The HMC-QU dataset is mainly used for myocardial infarction (MI) detection and left ventricular wall segmentation research. The dataset contains 162 A4C views and 160 A2C views of 2D echocardiographic records. These records are from more than 10,000 ultrasound examinations, including more than 800 cases of admission for acute ST-segment elevation myocardial infarction (MI).

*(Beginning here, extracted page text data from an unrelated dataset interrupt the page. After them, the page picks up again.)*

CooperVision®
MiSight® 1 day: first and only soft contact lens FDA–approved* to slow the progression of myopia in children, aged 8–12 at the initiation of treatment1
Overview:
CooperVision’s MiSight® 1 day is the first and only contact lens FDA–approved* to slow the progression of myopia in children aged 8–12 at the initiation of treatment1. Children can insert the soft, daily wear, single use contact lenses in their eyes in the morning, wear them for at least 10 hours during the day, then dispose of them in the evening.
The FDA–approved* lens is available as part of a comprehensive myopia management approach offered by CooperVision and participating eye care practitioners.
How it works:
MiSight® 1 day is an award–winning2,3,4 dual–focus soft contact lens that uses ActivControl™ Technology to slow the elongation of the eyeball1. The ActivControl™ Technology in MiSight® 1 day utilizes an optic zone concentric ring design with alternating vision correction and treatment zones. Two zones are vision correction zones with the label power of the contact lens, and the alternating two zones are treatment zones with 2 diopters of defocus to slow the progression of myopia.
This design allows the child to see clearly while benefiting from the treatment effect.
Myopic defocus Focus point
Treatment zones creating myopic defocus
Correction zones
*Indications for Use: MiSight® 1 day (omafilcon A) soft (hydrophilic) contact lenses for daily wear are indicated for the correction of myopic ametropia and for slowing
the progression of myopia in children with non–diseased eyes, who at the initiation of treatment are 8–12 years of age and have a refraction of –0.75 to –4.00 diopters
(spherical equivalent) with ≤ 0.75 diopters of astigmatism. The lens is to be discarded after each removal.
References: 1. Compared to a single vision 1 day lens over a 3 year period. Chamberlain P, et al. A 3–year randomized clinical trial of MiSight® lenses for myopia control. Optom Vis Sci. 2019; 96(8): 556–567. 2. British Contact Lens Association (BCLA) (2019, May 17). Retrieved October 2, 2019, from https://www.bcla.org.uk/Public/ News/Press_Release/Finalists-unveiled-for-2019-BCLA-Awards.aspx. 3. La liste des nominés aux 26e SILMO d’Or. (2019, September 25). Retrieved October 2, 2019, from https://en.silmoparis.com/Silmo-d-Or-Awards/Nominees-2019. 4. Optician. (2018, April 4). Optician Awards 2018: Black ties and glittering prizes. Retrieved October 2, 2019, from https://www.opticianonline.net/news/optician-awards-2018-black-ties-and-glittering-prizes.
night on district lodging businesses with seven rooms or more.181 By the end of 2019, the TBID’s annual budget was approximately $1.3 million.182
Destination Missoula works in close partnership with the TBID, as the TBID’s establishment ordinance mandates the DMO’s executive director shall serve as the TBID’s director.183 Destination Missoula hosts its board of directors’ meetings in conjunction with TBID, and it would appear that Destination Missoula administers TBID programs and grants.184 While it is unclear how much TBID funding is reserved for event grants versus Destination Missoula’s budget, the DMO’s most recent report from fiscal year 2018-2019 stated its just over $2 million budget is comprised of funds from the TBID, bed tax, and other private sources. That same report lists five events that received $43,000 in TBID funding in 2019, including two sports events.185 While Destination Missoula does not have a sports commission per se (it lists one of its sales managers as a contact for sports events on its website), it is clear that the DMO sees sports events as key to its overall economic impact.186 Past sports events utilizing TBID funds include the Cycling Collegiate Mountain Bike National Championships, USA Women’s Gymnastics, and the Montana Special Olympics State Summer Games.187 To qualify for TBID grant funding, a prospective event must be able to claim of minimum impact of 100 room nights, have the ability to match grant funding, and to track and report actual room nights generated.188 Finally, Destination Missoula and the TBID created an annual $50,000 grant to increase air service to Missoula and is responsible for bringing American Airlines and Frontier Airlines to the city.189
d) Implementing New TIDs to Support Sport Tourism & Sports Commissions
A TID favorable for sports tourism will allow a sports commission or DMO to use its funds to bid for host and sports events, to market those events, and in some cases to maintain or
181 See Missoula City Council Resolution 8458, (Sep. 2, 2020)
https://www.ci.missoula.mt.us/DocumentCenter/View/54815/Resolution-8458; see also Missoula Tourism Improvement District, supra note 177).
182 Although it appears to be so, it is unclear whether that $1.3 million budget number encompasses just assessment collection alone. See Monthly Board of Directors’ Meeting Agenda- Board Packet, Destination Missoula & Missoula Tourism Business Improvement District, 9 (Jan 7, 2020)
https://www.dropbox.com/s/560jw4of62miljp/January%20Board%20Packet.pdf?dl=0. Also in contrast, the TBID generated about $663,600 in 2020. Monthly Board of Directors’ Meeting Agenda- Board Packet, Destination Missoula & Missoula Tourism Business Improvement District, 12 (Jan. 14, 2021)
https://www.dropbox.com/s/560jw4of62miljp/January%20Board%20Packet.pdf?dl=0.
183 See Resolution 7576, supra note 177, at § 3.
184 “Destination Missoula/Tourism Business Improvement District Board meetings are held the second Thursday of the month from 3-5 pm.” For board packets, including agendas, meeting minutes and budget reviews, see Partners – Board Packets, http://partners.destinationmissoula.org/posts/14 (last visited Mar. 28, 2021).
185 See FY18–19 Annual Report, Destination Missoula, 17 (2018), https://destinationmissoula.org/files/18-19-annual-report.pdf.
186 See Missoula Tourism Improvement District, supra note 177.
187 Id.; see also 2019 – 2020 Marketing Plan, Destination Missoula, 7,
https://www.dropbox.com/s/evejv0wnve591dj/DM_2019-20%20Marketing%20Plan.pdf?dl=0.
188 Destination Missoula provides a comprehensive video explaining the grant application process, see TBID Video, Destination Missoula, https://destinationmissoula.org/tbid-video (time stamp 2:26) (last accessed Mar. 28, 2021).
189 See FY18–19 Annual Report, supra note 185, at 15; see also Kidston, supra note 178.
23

There are 93 MI patients (all first-time and acute MI) and 69 normal (non-MI) subjects in the dataset.

Data Annotation

For the myocardial infarction detection task, the dataset provides annotations for each myocardial segment, divided into two categories: MI and non-MI. MI indicates any signs of regional wall motion abnormalities, while subjects without regional wall motion abnormalities are classified as non-MI. In addition, the dataset also contains 109 A4C view echocardiogram records, each frame of each cardiac cycle of these records has the corresponding semantic segmentation annotation of the left ventricular wall, and the annotation format is a segmentation mask of 224×224 pixels.

Dataset characteristics

The HMC-QU dataset is the first dataset shared with the research community for detecting myocardial infarction on the left ventricular wall of the heart. It not only covers data collected by multiple devices, but also contains high-quality annotation information, making it an ideal resource for studying myocardial infarction detection and left ventricular wall segmentation. In addition, the use of this dataset has been approved by the local ethics committee of HMC Hospital.